Everything in the listing below needs restating exactly, apart from the pictures.

──────── MATERIAL SHOWN ────────

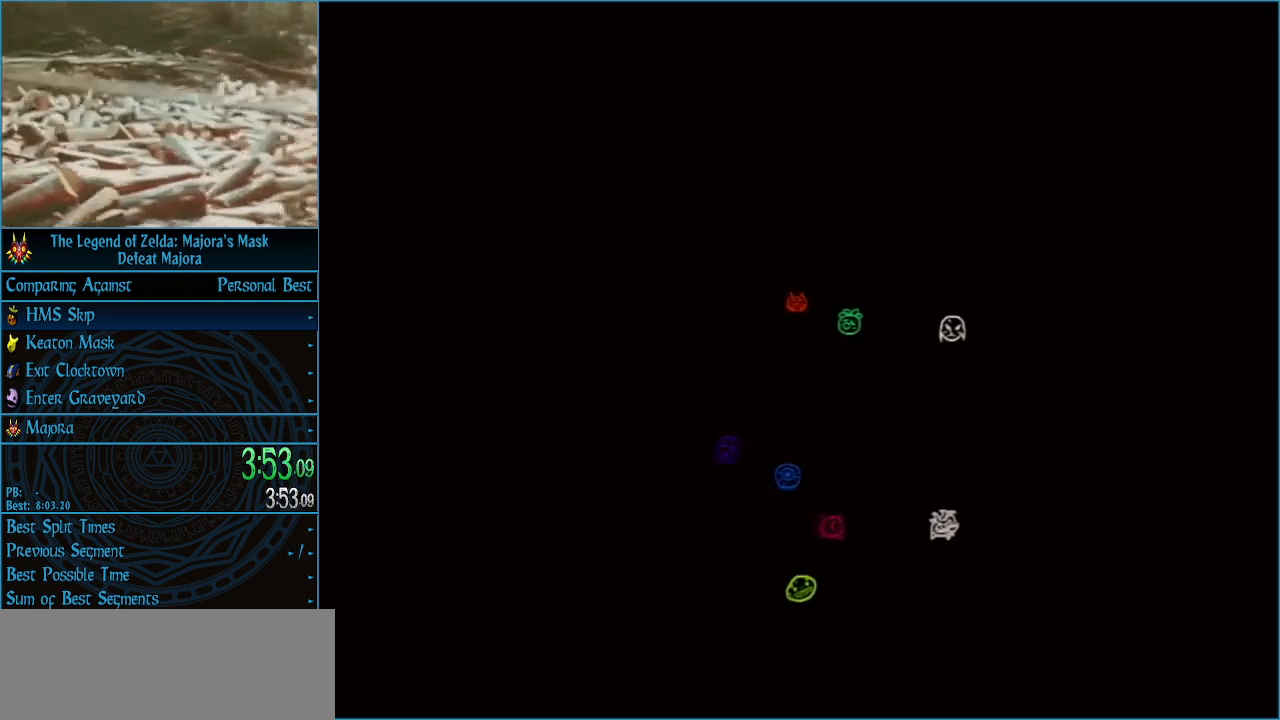
{"buttons": ["A"], "left_stick": "center", "events": [[67, "A", "up"], [133, "A", "down"], [233, "A", "up"], [333, "A", "down"], [400, "A", "up"], [500, "A", "down"]]}
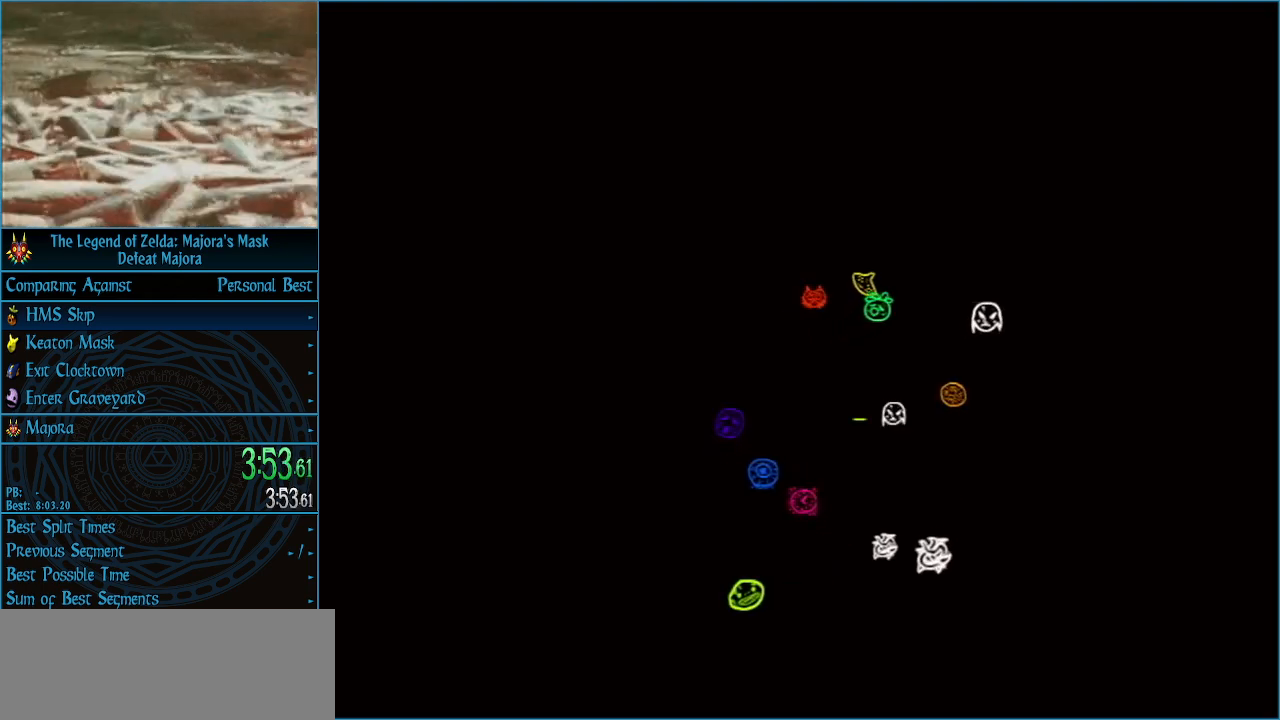
{"buttons": [], "left_stick": "center", "events": [[67, "A", "up"], [167, "A", "down"], [267, "A", "up"], [333, "A", "down"], [433, "A", "up"]]}
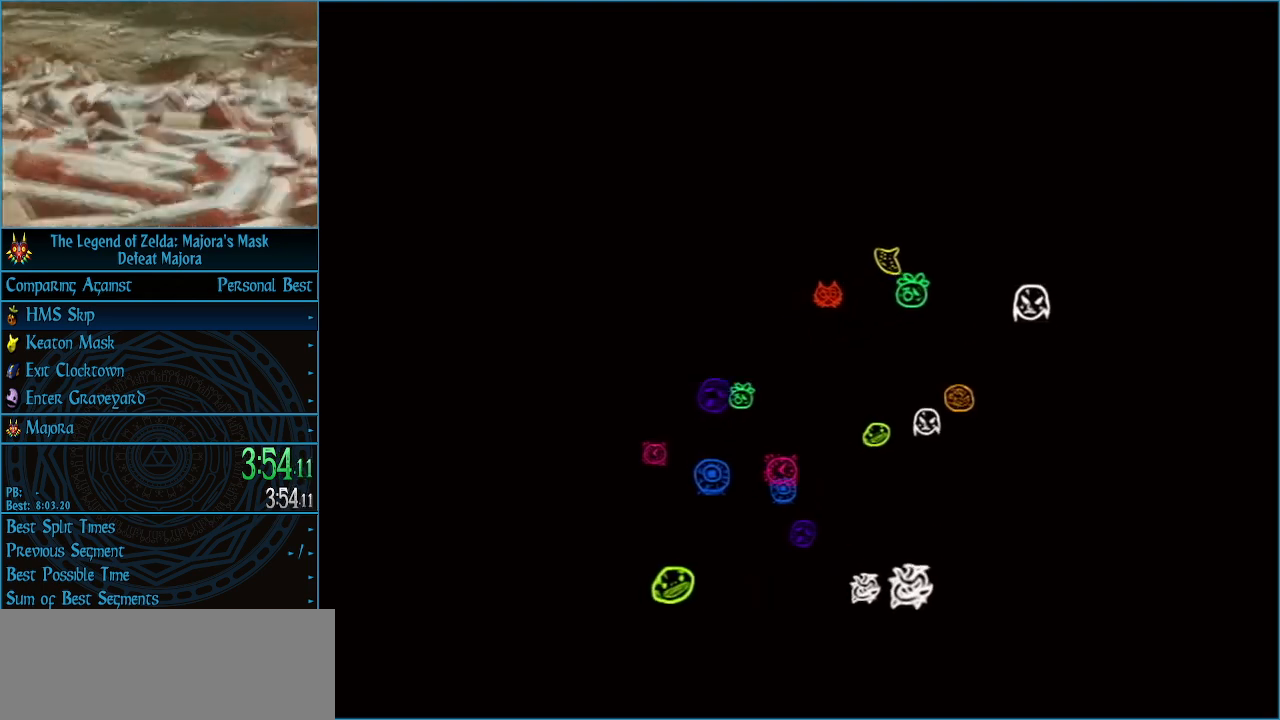
{"buttons": [], "left_stick": "center", "events": [[33, "A", "down"], [167, "A", "up"], [233, "A", "down"], [333, "A", "up"], [400, "A", "down"], [500, "A", "up"]]}
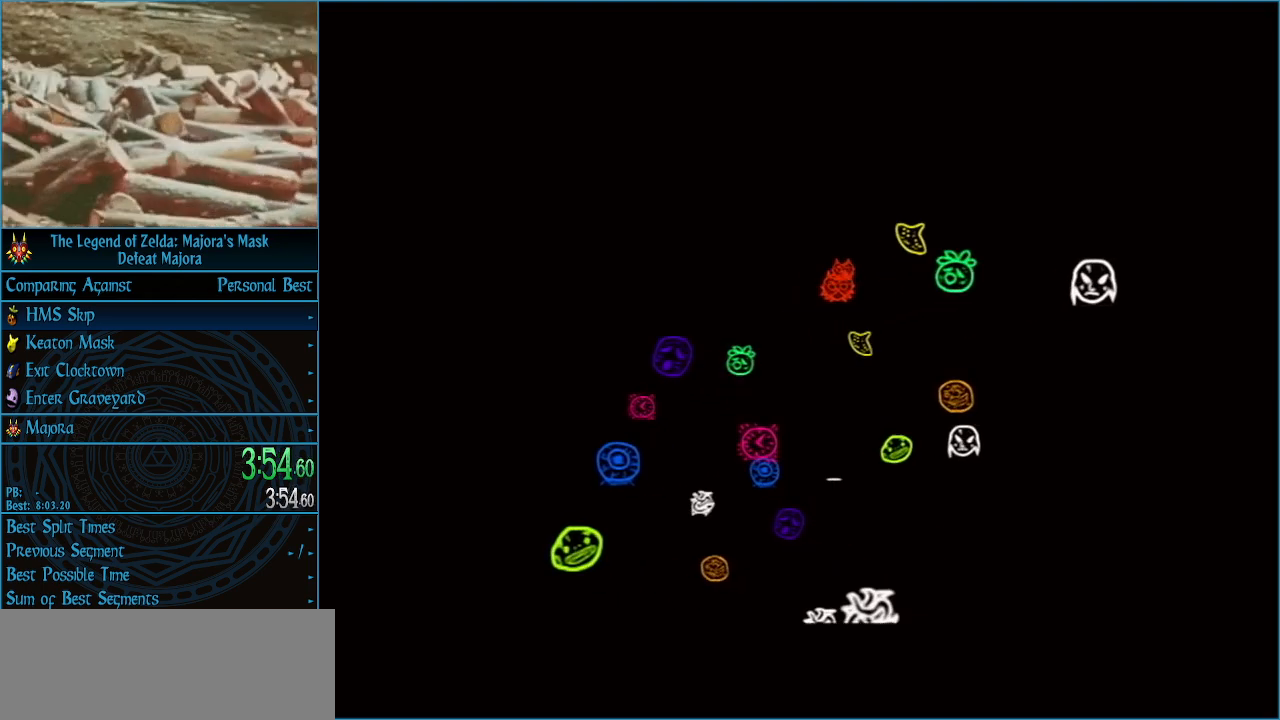
{"buttons": ["A"], "left_stick": "center", "events": [[67, "A", "down"], [200, "A", "up"], [267, "A", "down"], [367, "A", "up"], [433, "A", "down"]]}
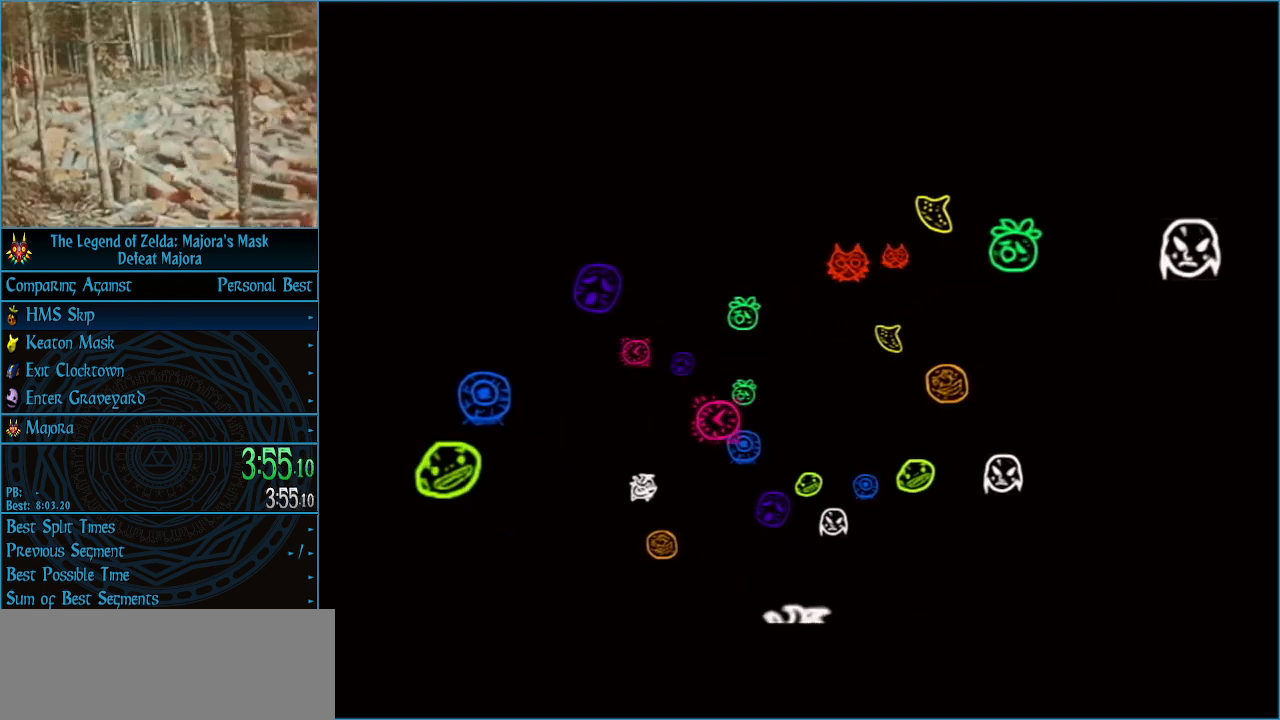
{"buttons": ["A"], "left_stick": "center", "events": [[33, "A", "up"], [133, "A", "down"], [200, "A", "up"], [300, "A", "down"], [367, "A", "up"], [467, "A", "down"]]}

────────

**SOLVED PROBLEM:**
{"buttons": ["A"], "left_stick": "center", "events": [[67, "A", "up"], [133, "A", "down"], [233, "A", "up"], [333, "A", "down"], [400, "A", "up"], [500, "A", "down"]]}
{"buttons": [], "left_stick": "center", "events": [[67, "A", "up"], [167, "A", "down"], [267, "A", "up"], [333, "A", "down"], [433, "A", "up"]]}
{"buttons": [], "left_stick": "center", "events": [[33, "A", "down"], [167, "A", "up"], [233, "A", "down"], [333, "A", "up"], [400, "A", "down"], [500, "A", "up"]]}
{"buttons": ["A"], "left_stick": "center", "events": [[67, "A", "down"], [200, "A", "up"], [267, "A", "down"], [367, "A", "up"], [433, "A", "down"]]}
{"buttons": ["A"], "left_stick": "center", "events": [[33, "A", "up"], [133, "A", "down"], [200, "A", "up"], [300, "A", "down"], [367, "A", "up"], [467, "A", "down"]]}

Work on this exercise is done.